Geórgia Lengos (diretora)
Fundadora e diretora da companhia. É coreógrafa, bailarina e professora graduada pela faculdade de dança da Unicamp. Ministra cursos de dança educativa para crianças e para a capacitação de professores em diferentes partes do país. Desenvolve trabalhos com dança contemporânea e educação desde 1989. Integrou a Cia Nova Dança de 1995 a 2000 e desde então integra a Cia Oito Nova Dança. Ministra aulas no Colégio Oswald de Andrade Caravelas desde 2000. É autora dos capítulos referentes à área de dança da série de livros didáticos Arte hoje, dirigidos a alunos de 5ª à 8ª Série.

Maristela Estrela (criadora-intérprete e professora)
Formada em dança pela Universidade Anhembi Morumbi, atua também na Cia. Oito Nova Dança. Ministra aulas nas salas Crisantempo e Maquinaria. Fundou e integra o Núcleo Cinematográfico de Dança, pelo qual dirige o trabalho ¿Por que no hacemos cine?. Junto com Alê Prade, Andréa Drigo e Ramiro Murillo, desenvolve uma pesquisa sobre a relação entre dança, música e voz.

Lívia Império de Freitas (intérprete-criadora)
Formada em dança pela Universidade Anhembi Morumbi, é co-criadora da Companhia Giz de Cena, na qual atua como criadora-intérprete e produtora. Participa do Centro Brasileiro de Estudos e Folganças, no Teatro Escola Brincante. Ministra aulas de dança para crianças de comunidades carentes da zona sul de São Paulo, pela ONG Ação Comunitária do Brasil.

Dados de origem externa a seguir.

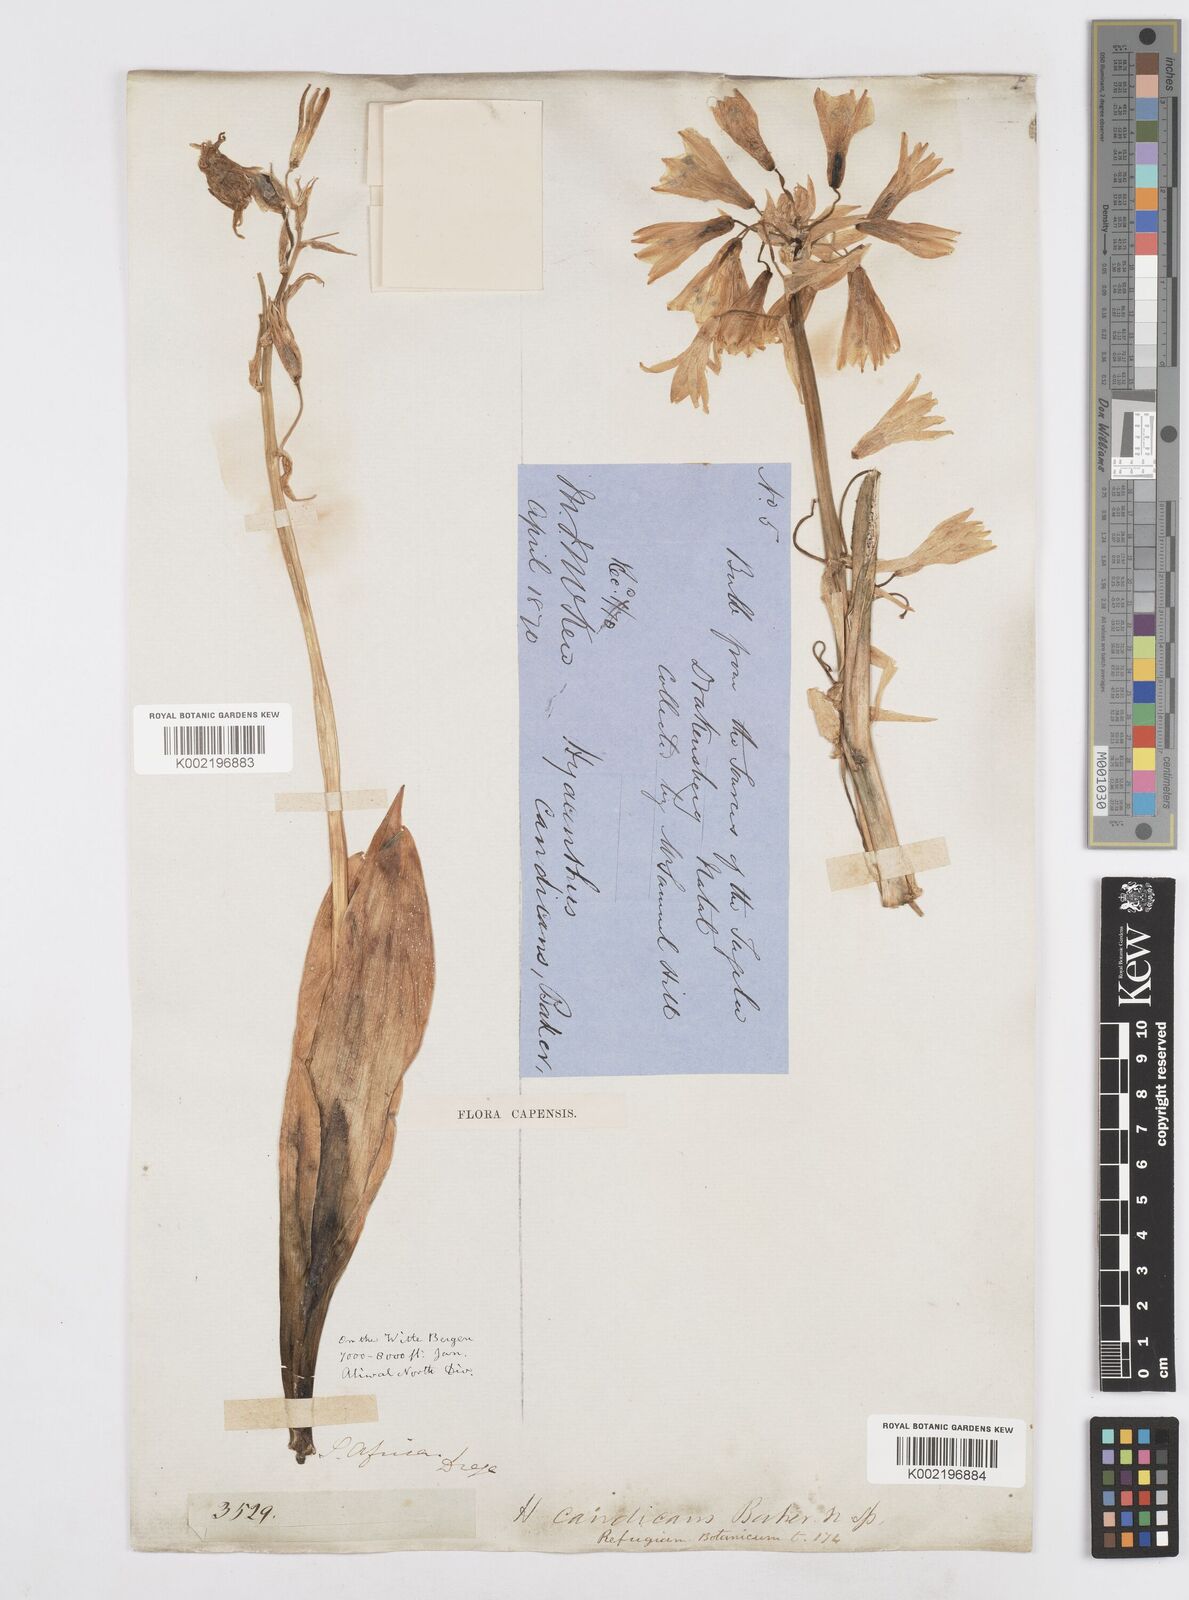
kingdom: Plantae
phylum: Tracheophyta
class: Liliopsida
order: Asparagales
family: Asparagaceae
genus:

Também trabalhou no CEU Parque São Carlos e no Instituto Escola Brasil. Fez assistência de direção e preparação corporal na criação do espetáculo Paulicéia desvairada, em parceria com Welington Duarte no projeto Mario de Andrade na Casa de Cultura da Penha. Integra desde 2003 a Balangandança Cia. Intérprete-criadora dos espetáculos De carne e osso e Idêntico, com Anderson Gouveia e Cléia Plácido.

  Atividades realizadas pelo fomento:

     O projeto Balangandança 1,2 3.... e já! durou 12 meses e possibilitou a remontagem do repertório da companhia, que completa 10 anos. Eles trouxeram ao palco quatro espetáculos, incluindo Brincos & Folias e Entranças. Realizaram workshop para arte-educadores no CCSP, com enorme procura. O grupo ficou quatro meses em cartaz no Teatro Humbolt, totalizando 64 espetáculos para um público estimado de 10.000 crianças e adultos. Dentro da 1ª. Mostra do Fomento à Dança, além dos espetáculos, exposição e videodanças, o grupo propõe a mesa redonda Dança Contemporânea para Crianças: Ensino e Produção Artística.